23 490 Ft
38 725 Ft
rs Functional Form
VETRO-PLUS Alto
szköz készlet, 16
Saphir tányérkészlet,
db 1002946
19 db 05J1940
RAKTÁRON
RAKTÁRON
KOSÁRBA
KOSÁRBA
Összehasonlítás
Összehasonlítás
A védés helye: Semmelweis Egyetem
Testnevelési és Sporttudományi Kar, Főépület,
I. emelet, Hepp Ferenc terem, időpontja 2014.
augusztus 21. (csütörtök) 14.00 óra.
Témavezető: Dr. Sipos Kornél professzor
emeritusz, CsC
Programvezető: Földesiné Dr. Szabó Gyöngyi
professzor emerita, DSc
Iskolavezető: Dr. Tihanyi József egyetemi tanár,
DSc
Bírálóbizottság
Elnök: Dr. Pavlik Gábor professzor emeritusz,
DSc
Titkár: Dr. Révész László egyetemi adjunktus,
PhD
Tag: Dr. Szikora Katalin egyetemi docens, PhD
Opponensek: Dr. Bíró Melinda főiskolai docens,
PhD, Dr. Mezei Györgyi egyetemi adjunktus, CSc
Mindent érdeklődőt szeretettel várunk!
##########
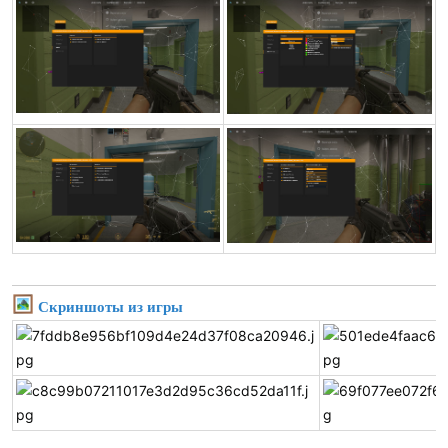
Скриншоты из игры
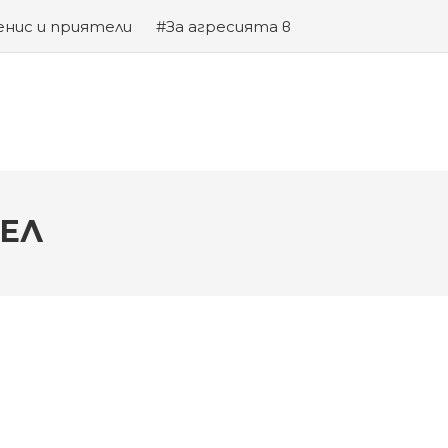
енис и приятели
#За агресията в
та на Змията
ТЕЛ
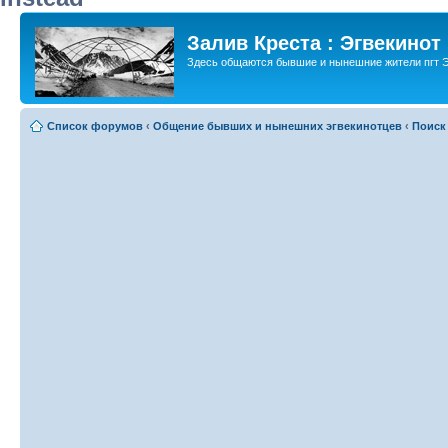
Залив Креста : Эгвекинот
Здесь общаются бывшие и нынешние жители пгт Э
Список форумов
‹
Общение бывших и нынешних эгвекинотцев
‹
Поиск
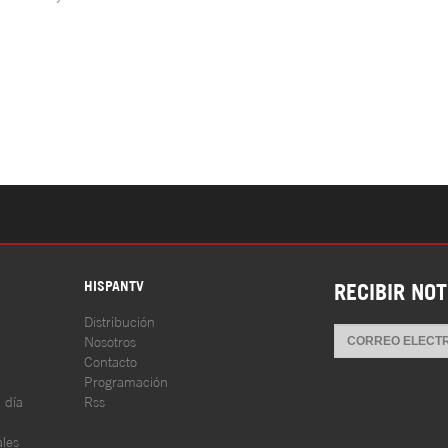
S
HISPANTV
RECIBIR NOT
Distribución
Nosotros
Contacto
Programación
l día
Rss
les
##########
Riporta ogni riga dei record in cui compare la stringa "docens". La distinzione tra maiuscole e minuscole è rilevante.

Tag: Dr. Szikora Katalin egyetemi docens, PhD
Opponensek: Dr. Bíró Melinda főiskolai docens,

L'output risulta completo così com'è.